Opernfestspiele Heidenheim im Schloss Wasseralfingen

Eine Pop-up-Oper im Rahmen eines Opernfestivals: Die Opernfestspiele Heidenheim gehen neue Wege, um auch jüngeres Publikum anzulocken. Das zeitlose Stück Woyzeck nach Georg Büchners unglaublich packendem, revolutionärem Drama, als Fragment bei seinem Tod 1837 unvollendet geblieben, hat schon Alban Berg und Tom Waits zu Kompositionen bewegt. In Heidenheim nahm sich der vor Ort durch die Zusammenarbeit mit Markus Bosch bestens bekannte Geiger und Komponist Marijn Simons den Stoff vor. Er erschuf gemeinsam mit Tonio Kleinknecht, dem Intendanten des Stadttheaters Aalen, der für das Libretto verantwortlich zeichnet, ein Werk, das zwischen Oper und Schauspiel changiert.
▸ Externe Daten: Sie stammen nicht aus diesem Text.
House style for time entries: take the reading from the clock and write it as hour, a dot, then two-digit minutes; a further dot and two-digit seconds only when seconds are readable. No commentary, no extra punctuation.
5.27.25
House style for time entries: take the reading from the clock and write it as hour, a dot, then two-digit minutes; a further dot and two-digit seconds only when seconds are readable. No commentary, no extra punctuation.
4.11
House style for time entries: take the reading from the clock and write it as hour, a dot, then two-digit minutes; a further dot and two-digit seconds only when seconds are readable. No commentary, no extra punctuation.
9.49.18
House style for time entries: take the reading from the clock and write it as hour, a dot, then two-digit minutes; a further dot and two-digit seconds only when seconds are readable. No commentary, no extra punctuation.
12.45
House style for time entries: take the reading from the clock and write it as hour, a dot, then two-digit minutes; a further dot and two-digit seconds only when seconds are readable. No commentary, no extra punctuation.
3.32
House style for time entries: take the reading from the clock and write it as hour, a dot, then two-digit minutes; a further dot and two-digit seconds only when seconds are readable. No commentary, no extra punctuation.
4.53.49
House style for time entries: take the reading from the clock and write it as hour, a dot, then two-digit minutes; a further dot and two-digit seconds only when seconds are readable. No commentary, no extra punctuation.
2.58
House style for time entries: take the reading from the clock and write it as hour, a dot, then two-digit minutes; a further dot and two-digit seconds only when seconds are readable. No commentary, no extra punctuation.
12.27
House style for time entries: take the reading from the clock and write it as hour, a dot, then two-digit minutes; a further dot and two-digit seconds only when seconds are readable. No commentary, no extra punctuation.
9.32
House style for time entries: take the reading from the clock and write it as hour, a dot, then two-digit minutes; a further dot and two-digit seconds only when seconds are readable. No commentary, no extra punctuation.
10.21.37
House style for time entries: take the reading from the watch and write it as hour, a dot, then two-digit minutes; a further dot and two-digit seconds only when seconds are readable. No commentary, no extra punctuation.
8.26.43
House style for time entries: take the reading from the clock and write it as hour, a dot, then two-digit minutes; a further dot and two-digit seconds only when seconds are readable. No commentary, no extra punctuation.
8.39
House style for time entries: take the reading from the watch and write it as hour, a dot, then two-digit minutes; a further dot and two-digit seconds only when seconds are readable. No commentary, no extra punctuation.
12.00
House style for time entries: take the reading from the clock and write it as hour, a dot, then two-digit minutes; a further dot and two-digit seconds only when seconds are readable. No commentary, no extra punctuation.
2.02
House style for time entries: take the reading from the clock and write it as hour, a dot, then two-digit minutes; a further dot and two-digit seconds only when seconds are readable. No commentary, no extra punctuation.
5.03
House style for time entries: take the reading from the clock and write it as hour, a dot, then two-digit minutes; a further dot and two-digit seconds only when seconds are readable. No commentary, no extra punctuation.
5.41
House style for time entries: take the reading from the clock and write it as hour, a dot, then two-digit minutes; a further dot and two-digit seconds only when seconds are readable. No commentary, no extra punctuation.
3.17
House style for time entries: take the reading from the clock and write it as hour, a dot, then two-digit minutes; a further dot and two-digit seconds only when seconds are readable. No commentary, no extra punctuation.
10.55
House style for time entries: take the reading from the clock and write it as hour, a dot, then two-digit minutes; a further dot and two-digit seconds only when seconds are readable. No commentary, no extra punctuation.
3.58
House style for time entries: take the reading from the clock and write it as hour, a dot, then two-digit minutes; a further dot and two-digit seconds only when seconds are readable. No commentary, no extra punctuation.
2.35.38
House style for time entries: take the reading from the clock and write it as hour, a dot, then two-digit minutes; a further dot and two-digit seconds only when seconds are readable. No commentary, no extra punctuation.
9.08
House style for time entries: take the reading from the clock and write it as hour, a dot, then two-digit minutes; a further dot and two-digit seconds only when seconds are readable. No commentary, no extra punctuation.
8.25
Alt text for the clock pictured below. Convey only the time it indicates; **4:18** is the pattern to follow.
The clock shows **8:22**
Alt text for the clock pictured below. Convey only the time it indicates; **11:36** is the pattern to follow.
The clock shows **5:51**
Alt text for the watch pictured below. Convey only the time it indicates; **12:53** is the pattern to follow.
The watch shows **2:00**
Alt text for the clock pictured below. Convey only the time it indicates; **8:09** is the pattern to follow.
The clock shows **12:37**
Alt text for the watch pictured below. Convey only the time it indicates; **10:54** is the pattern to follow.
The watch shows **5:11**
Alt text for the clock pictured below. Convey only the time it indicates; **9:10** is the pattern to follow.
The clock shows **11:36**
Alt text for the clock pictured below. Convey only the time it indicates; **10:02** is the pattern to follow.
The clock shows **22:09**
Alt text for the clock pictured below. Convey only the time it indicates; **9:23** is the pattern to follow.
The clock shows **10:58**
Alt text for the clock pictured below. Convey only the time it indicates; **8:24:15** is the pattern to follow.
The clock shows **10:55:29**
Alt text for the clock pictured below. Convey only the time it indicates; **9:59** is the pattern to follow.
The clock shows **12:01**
Regie führt Kleinknecht gemeinsam mit Lisa-Marie Krauß.

Der Aufführungsort im Schloss Wasseralfingen ist gut gewählt: Der kleine Schlosshof schafft eine dichte, konzentrierte Atmosphäre. Eine schwarze, stufige Bühne an der einen Seite, zwei Kleiderständer, ein Klavier, ein Schlagzeug, die Zuschauer auf Bänken um einen alten Brunnen geschart, bilden das Ambiente.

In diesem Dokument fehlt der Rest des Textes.